• DIRECTIVE
Filter the listing below down to the lines that contain the string "heur", and copy each of those lines.

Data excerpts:

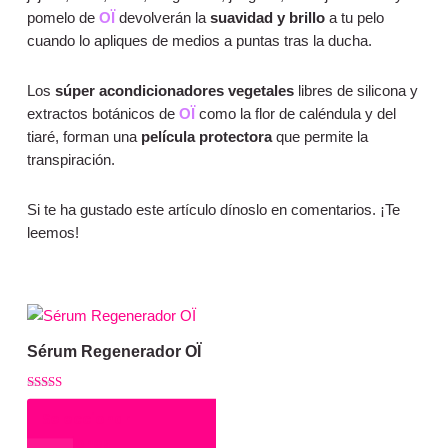
pomelo de
OÏ
devolverán la
suavidad y brillo
a tu pelo
cuando lo apliques de medios a puntas tras la ducha.
Los
súper acondicionadores vegetales
libres de silicona y
extractos botánicos de
OÏ
como la flor de caléndula y del
tiaré, forman una
película protectora
que permite la
transpiración.
Si te ha gustado este artículo dínoslo en comentarios. ¡Te
leemos!
Este
Sérum Regenerador OÏ
producto
tiene
Valorado
Rango
45.00
€
-
58.00
€
múltiples
con
Seleccionar
5.00
variantes.
de 5
opciones
de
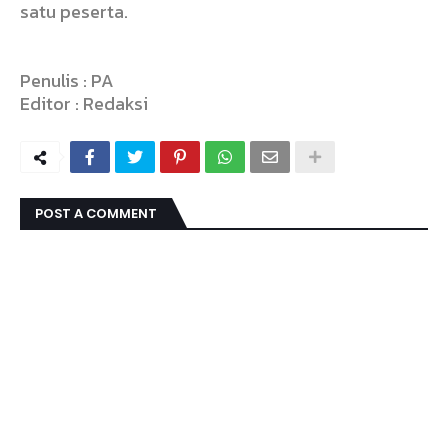
satu peserta.
Penulis : PA
Editor : Redaksi
POST A COMMENT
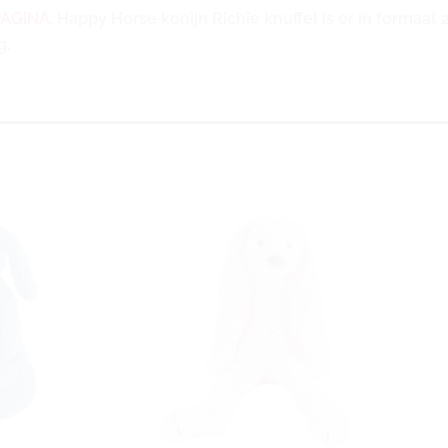
PAGINA
. Happy Horse konijn Richie knuffel is er in formaat
g.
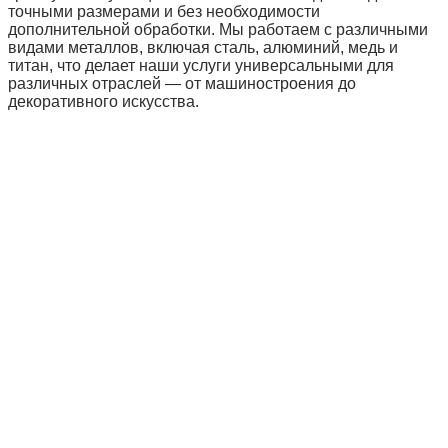
точными размерами и без необходимости
дополнительной обработки. Мы работаем с различными
видами металлов, включая сталь, алюминий, медь и
титан, что делает наши услуги универсальными для
различных отраслей — от машиностроения до
декоративного искусства.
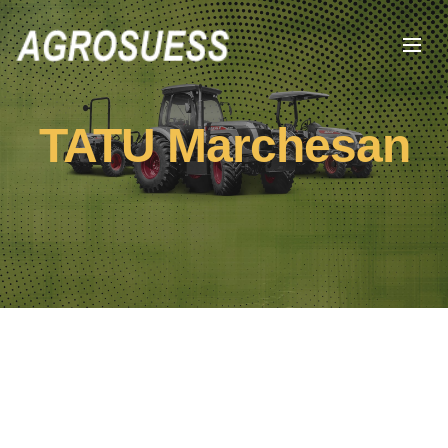
TATU Marchesan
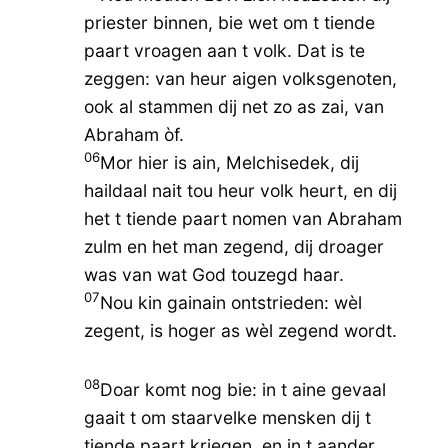
priester binnen, bie wet om t tiende
paart vroagen aan t volk. Dat is te
zeggen: van heur aigen volksgenoten,
ook al stammen dij net zo as zai, van
Abraham òf.
06
Mor hier is ain, Melchisedek, dij
haildaal nait tou heur volk heurt, en dij
het t tiende paart nomen van Abraham
zulm en het man zegend, dij droager
was van wat God touzegd haar.
07
Nou kin gainain ontstrieden: wèl
zegent, is hoger as wèl zegend wordt.
08
Doar komt nog bie: in t aine gevaal
gaait t om staarvelke mensken dij t
tiende paart kriegen, en in t aander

• THE ANSWER
zeggen: van heur aigen volksgenoten,
haildaal nait tou heur volk heurt, en dij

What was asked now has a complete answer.